__SOURCE DATA__

::::

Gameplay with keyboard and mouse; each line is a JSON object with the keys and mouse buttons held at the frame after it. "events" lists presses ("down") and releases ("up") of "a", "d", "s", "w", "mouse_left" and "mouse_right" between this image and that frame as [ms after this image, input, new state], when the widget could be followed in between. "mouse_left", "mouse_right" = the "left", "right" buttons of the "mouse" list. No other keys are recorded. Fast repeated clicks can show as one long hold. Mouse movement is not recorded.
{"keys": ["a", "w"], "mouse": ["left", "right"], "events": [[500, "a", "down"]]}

::::

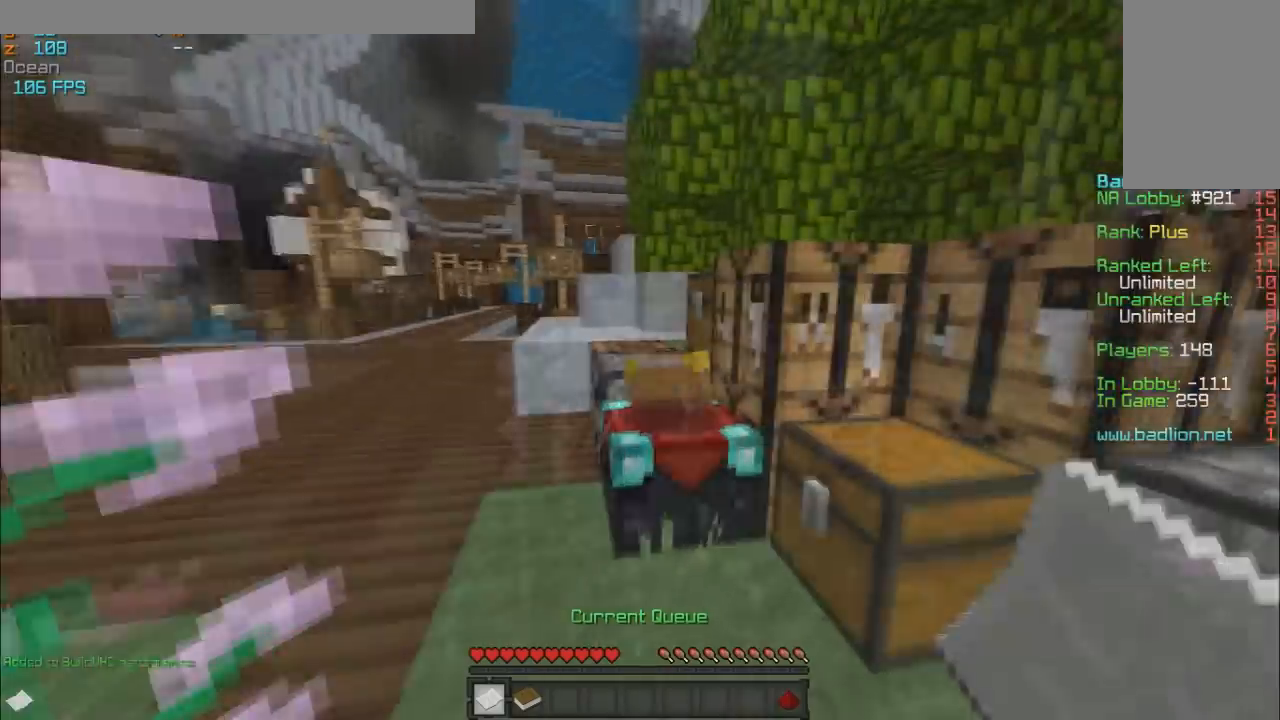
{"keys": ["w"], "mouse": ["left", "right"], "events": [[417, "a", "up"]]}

::::

__AIM OF THE EXERCISE__
Which lines in the records contain the word "down"? Copy each one.

__RESPONSE BELOW__
Gameplay with keyboard and mouse; each line is a JSON object with the keys and mouse buttons held at the frame after it. "events" lists presses ("down") and releases ("up") of "a", "d", "s", "w", "mouse_left" and "mouse_right" between this image and that frame as [ms after this image, input, new state], when the widget could be followed in between. "mouse_left", "mouse_right" = the "left", "right" buttons of the "mouse" list. No other keys are recorded. Fast repeated clicks can show as one long hold. Mouse movement is not recorded.
{"keys": ["a", "w"], "mouse": ["left", "right"], "events": [[500, "a", "down"]]}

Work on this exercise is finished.